A major advantage of the structure-oriented projection paradigm is its generality across BD-RIS architectures. By carefully constructing the indicator and cumulative counting matrices that underlie the transformation matrix RR, the projection algorithm accommodates a wide range of interconnection topologies—including stem-, cluster-, group-, and tree-connected structures. This unification makes the method broadly applicable, simplifying the design pipeline and facilitating rapid exploration of architectural tradeoffs between complexity and performance.

For example, the cluster-connected RIS framework subsumes fully-, arrowhead-, forest-, and previously proposed group-connected topologies, providing a universal linear-algebraic mechanism for enforcing the required physical and topological constraints in the projection.

5. Computational Efficiency and Comparison with Previous Methods

The SOSUP method reduces the original nonconvex, combinatorial optimization to a tractable constrained least-squares problem. This leads to substantial gains in CPU efficiency: empirical results indicate that UB-based SOSUP consumes only ~13.7% of the CPU time required by advanced iterative projection primitives such as pp-ADMM for equivalent weighted sum rate performance. The closed-form or near-closed-form update and the ability to exploit matrix sparsity and symmetry are key to this efficiency.

Unlike methods based solely on iterative alternating projections or unconstrained optimization followed by aggressive thresholding, the structure-oriented approach ensures all physical requirements are met at every step, without post hoc repair or relaxation. It is also inherently more flexible, adaptively incorporating new hardware constraints with simple modification of the underlying matrix mask.

6. Hardware and 6G System Implications

By offering closed-form, structure-compatible projections, the method enables hardware-efficient implementation of advanced BD-RIS designs. For example, stem-connected RIS achieves the same maximal sum channel gain as the fully connected case but with significant circuit complexity reduction; cluster-connected architectures flexibly interpolate between full and minimal connectivity, balancing hardware cost with performance. These properties make the method directly relevant for large-scale, dense, and energy-efficient 6G wireless deployments, where scalability and rapid online (or real-time) reconfiguration are critical.

The reduction in control and switching complexity, coupled with the retention of optimal passive beamforming, is expected to foster the integration of RIS into practical 6G MIMO, cell-free, and integrated sensing/communication platforms, supporting full-space coverage and high spectral efficiency.

7. Numerical Results and Trade-off Analysis

Extensive simulations demonstrate that, when parameterized appropriately (e.g., tuning the number of stems or cluster sizes), the proposed structure-oriented projections achieve nearly identical performance to fully-connected designs—even under severe sparsity constraints—while dramatically reducing the number of tunable components. Trade-off curves and comparative tables (e.g., for sum channel gain, weighted sum rate, and CPU time) are reported for multiple system sizes and user numbers, substantiating that circuit complexity can be reduced without compromising communication performance—especially via stem- and cluster-connected configurations.

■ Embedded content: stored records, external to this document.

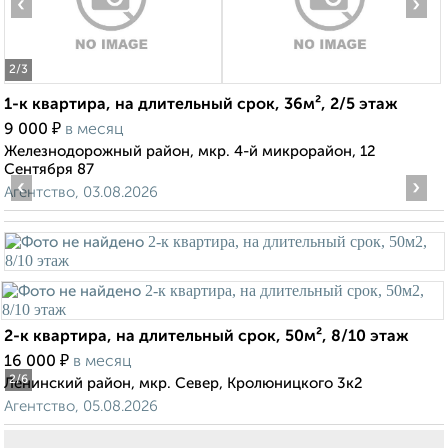
‹
›
2
/3
1-к квартира, на длительный срок, 36м², 2/5 этаж
₽
9 000
в месяц
Железнодорожный район, мкр. 4-й микрорайон, 12
Сентября 87
‹
›
Агентство, 03.08.2026
2-к квартира, на длительный срок, 50м², 8/10 этаж
₽
16 000
в месяц
2
/6
Ленинский район, мкр. Север, Кролюницкого 3к2
Агентство, 05.08.2026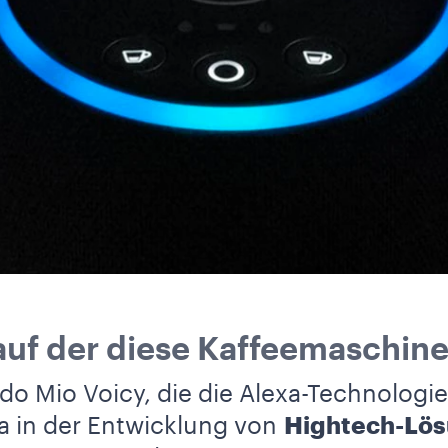
auf der diese Kaffeemaschine
o Mio Voicy, die die Alexa-Technologie 
 in der Entwicklung von
Hightech-Lö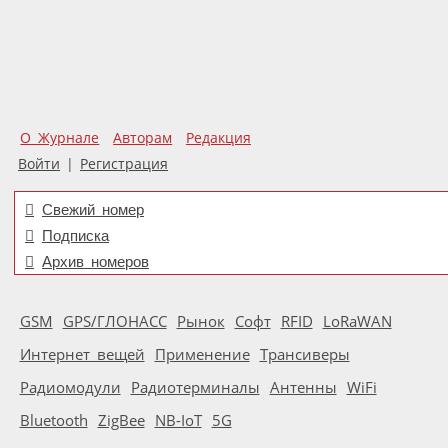
О Журнале
Авторам
Редакция
Войти
|
Регистрация
Свежий номер
Подписка
Архив номеров
GSM
GPS/ГЛОНАСС
Рынок
Софт
RFID
LoRaWAN
Интернет вещей
Применение
Трансиверы
Радиомодули
Радиотерминалы
Антенны
WiFi
Bluetooth
ZigBee
NB-IoT
5G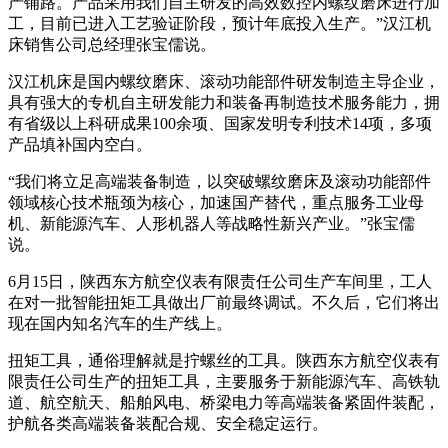
产铺路。产品采用我们自主研发的高效数控内螺纹磨床进行加
工，目前已进入工艺验证阶段，预计年底投入生产。”汉江机
床销售公司总经理张宝儒说。
汉江机床是国内螺纹磨床、滚动功能部件研发制造主导企业，
具有强大的专机自主研发能力和装备再制造技术服务能力，拥
有省级以上科研成果100余项、国家发明专利技术14项，多项
产品填补国内空白。
“我们将立足高端装备制造，以突破螺纹磨床及滚动功能部件
领域核心技术瓶颈为核心，加速国产替代，重点服务工业母
机、新能源汽车、人形机器人等战略性新兴产业。”张宝儒
说。
6月15日，陕西东方航空仪表有限责任公司生产车间里，工人
在对一批智能扭矩工具做出厂前最终调试。不久后，它们将出
现在国内知名汽车的生产线上。
扭矩工具，通俗理解就是拧螺丝的工具。陕西东方航空仪表有
限责任公司生产的扭矩工具，主要服务于新能源汽车、高铁轨
道、航空航天、船舶风电、桥梁电力等高端装备紧固件装配，
护航各类高端装备装配合规、安全稳定运行。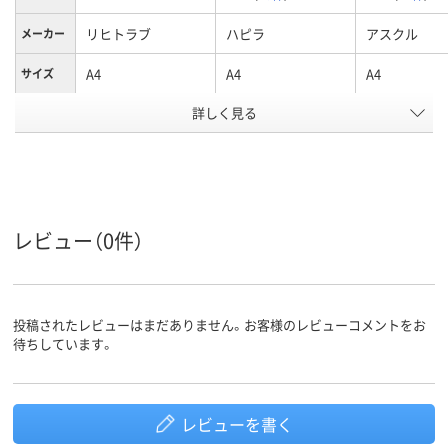
リヒトラブ
ハピラ
アスクル
メーカー
A4
A4
A4
サイズ
詳しく見る
ヨコ置き
ヨコ置き
ヨコ置き
置き方
ホワイト系
ホワイト系
カラーグ
ループ
0.2mm
0.2mm
0.2mm
シート厚
レビュー（0件）
アスクル
商品環境
25
25
スコア
投稿されたレビューはまだありません。お客様のレビューコメントをお
待ちしています。
レビューを書く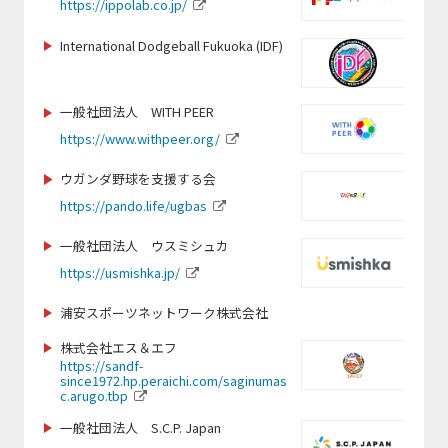
https://ippolab.co.jp/
http://www.jihf.or.jp
https://www.globalbridge.plus/
https://www.ran-mei.com/
https://synergia.co.jp/
International Dodgeball Fukuoka (IDF)
https://linktr.ee/coes.coexisting_thro
https://hiroshima-u-kendo.com/
http://club-laligurans.org
ugh_sports
https://www.instagram.com/tokyotennisvibes
https://www.seedsfootball.com/
一般社団法人 WITH PEER
https://peaceboat.org/
https://tosacho-sc.jp/
https://www.withpeer.org/
https://www.idcj.jp/
https://j-wfa.jp/
ウガンダ野球を支援する会
https://www.pref.fukuoka.lg.jp/life/5/44/202/
https://www.toshimakubasketball.org
https://www.ygu.ac.jp/
https://japan-obstacle.org/
/
https://pando.life/ugbas
iesa.jp
https://www.instagram.com/seed_for
一般社団法人 ウスミシュカ
https://www.rugby-fukuoka.jp/
https://tochigi-pref-sports-commission.com/
https://kickbase-japan.org
_official
https://usmishka.jp/
https://www.paraphoto.org
https://hamadori-yakyu.com/fbp/
https://www.totos.or.jp/
浦安スポーツネットワーク株式会社
https://jetprogramme.org/ja/
https://jcsf-castingsport.com
https://isca.jp.net/
株式会社エス＆エフ
https://policy.doshisha.ac.jp/policy/faculty/kawai/info.ht
https://sandf-
ml
since1972.hp.peraichi.com/saginumas
https://cricket.or.jp/
https://ji-institute.com/
c.arugo.tbp
http://www.budo-u.ac.jp/
https://verspah.jp
一般社団法人 S.C.P. Japan
http://dreamers-inc.jp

The method’s success across scenarios is attributed to the fact that structure-oriented projection—under correct symmetry and unitarity enforcement—preserves all critical physical invariants while efficiently navigating the combinatorial design space of BD-RIS interconnects.


In summary, the structure-oriented symmetric unitary projection method provides the underpinning mathematical infrastructure for optimal, physically feasible beamforming design in modern BD-RIS architectures. It systematically enforces symmetry, unitary, and topology-induced constraints, enables high-performance and real-time optimization in resource-intensive wireless systems, and generalizes across arbitrary interconnect patterns—making it a foundational component for next-generation wireless metamaterials and 6G infrastructure (Zhou et al., 22 Sep 2025).